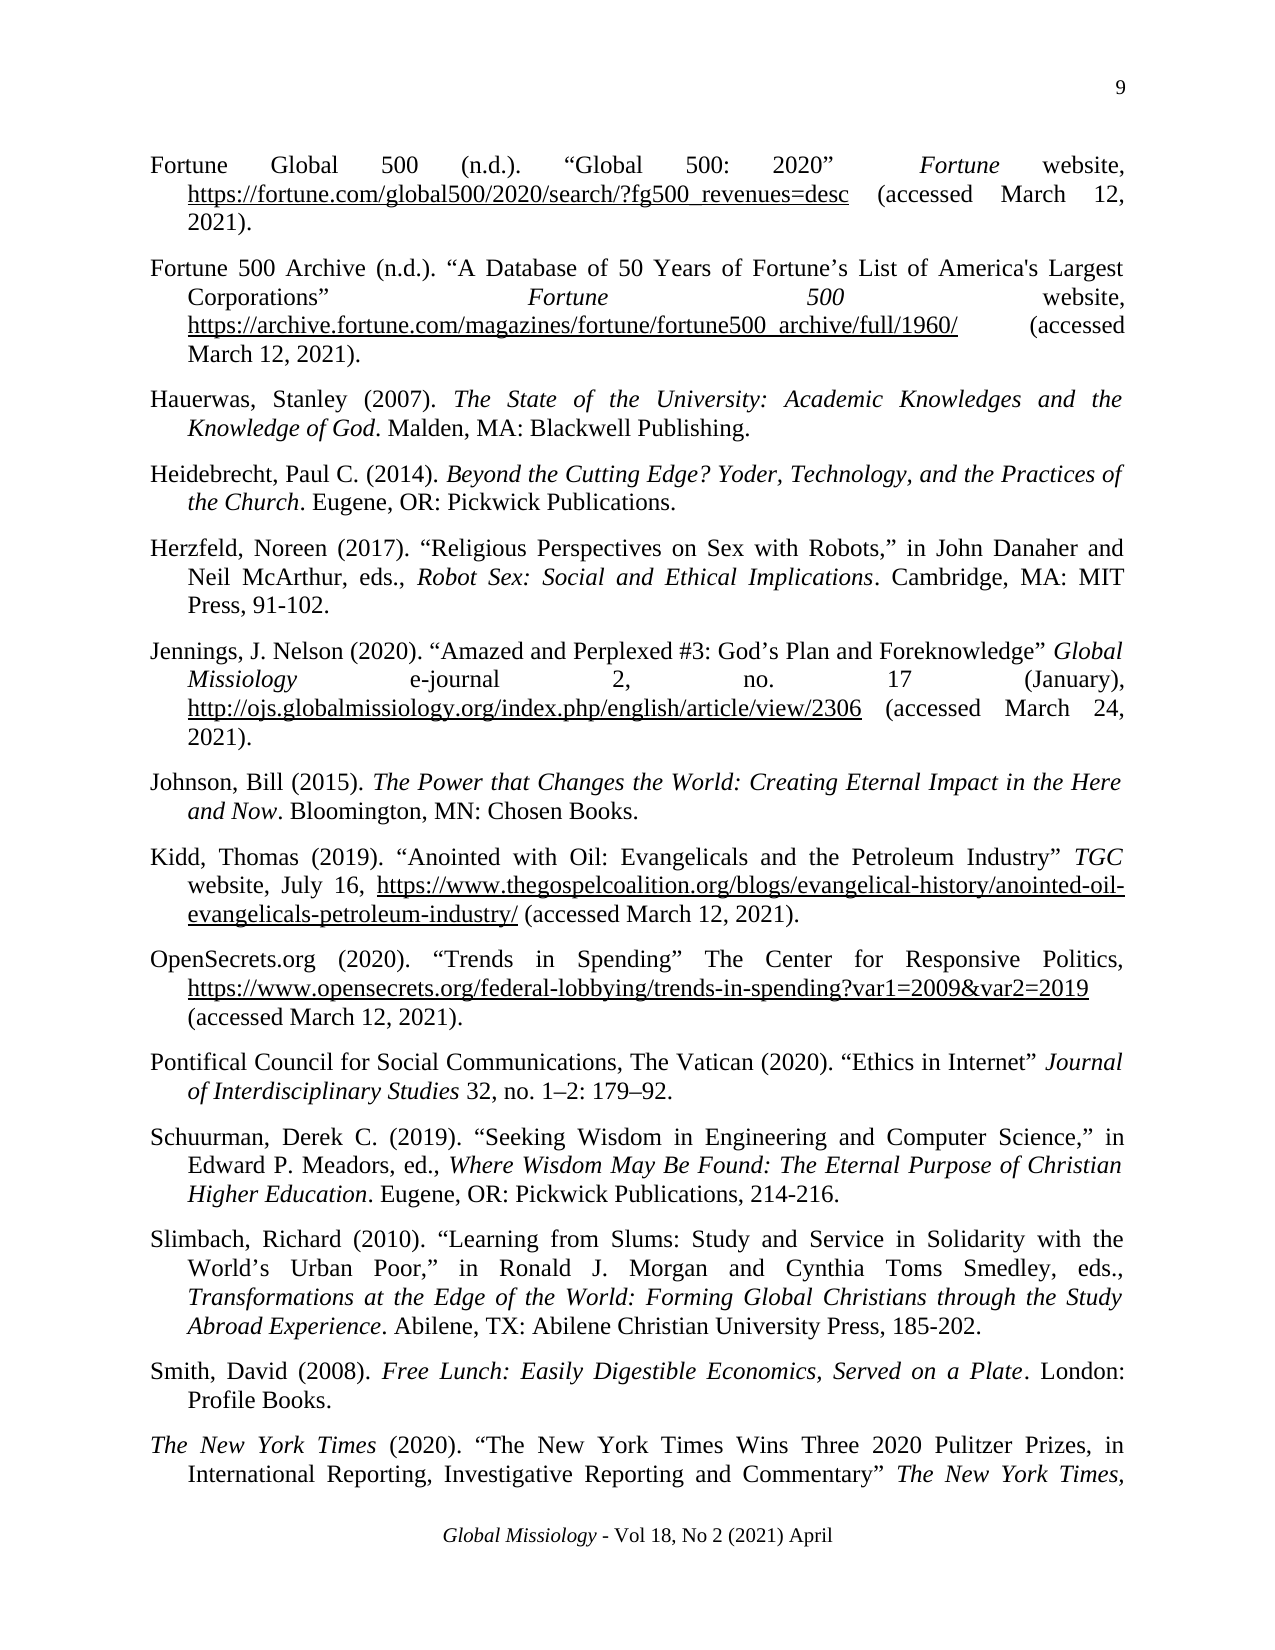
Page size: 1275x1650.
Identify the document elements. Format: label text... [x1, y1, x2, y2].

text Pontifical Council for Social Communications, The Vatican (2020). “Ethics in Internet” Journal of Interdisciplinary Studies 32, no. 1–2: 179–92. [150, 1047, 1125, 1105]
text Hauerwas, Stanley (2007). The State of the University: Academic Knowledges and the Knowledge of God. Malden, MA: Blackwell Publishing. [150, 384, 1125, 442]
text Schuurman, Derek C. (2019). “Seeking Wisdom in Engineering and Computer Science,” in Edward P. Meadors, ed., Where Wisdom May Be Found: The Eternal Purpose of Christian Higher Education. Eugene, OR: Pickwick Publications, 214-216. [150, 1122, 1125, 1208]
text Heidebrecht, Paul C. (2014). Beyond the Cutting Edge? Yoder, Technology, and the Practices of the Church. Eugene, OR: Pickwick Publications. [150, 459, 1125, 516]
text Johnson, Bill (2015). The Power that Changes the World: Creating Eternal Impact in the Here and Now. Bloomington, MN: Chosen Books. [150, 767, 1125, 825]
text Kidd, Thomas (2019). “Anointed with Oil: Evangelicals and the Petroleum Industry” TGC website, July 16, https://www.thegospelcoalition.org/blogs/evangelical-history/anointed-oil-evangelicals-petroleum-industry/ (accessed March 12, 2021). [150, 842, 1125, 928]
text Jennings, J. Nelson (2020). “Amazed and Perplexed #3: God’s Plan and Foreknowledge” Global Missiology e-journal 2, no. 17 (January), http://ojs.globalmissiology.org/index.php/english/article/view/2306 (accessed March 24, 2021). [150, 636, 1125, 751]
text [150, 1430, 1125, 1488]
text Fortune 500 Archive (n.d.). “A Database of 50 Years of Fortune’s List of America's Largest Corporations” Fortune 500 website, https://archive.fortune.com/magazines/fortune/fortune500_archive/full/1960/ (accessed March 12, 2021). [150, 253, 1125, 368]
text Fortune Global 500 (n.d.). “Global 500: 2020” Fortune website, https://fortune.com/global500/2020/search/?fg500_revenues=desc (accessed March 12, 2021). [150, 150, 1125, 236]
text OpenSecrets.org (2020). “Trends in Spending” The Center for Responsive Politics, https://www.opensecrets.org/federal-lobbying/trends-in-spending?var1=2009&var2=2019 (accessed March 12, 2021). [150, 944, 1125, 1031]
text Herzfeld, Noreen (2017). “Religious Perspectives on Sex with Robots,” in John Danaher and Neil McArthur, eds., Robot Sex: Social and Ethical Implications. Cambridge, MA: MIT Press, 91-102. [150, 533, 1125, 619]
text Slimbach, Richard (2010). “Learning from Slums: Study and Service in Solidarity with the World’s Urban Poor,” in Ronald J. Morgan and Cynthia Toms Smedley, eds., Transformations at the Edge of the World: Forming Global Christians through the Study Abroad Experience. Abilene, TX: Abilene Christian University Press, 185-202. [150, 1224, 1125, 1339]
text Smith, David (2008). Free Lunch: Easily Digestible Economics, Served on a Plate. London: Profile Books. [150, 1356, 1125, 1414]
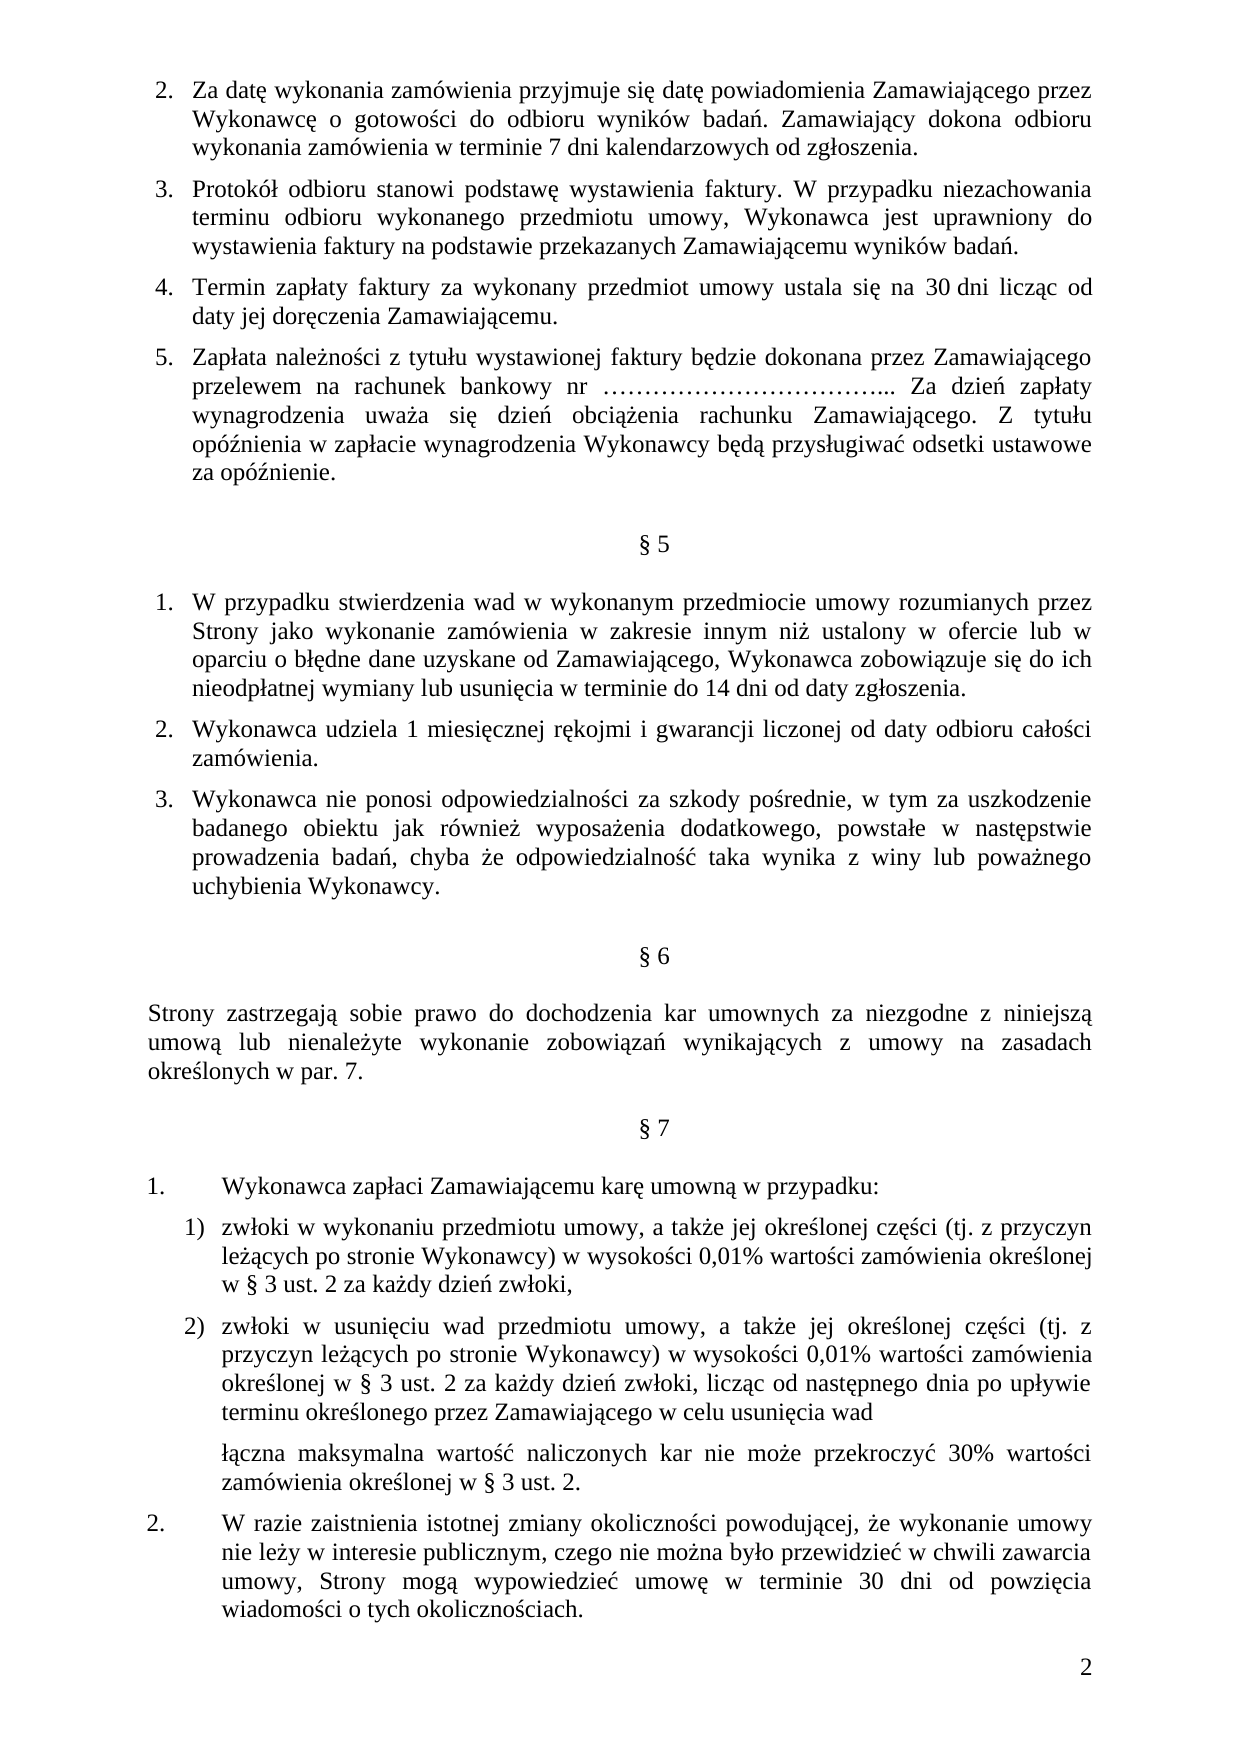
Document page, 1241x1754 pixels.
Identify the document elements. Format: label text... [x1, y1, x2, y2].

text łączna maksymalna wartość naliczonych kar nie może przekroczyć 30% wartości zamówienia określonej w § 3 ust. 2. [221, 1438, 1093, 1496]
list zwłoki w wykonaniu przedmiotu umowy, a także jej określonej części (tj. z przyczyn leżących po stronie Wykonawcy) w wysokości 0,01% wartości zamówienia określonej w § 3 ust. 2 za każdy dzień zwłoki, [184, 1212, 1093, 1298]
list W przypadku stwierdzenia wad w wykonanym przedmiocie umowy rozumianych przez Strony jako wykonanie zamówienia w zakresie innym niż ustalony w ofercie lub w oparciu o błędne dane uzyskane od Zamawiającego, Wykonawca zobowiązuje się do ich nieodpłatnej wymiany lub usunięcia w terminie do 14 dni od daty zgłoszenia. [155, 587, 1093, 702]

::::::::::

Your task: The answer must be every line of the records above that holds the word "Social".

Result of this exercise:
text Pontifical Council for Social Communications, The Vatican (2020). “Ethics in Internet” Journal of Interdisciplinary Studies 32, no. 1–2: 179–92. [150, 1047, 1125, 1105]
text Herzfeld, Noreen (2017). “Religious Perspectives on Sex with Robots,” in John Danaher and Neil McArthur, eds., Robot Sex: Social and Ethical Implications. Cambridge, MA: MIT Press, 91-102. [150, 533, 1125, 619]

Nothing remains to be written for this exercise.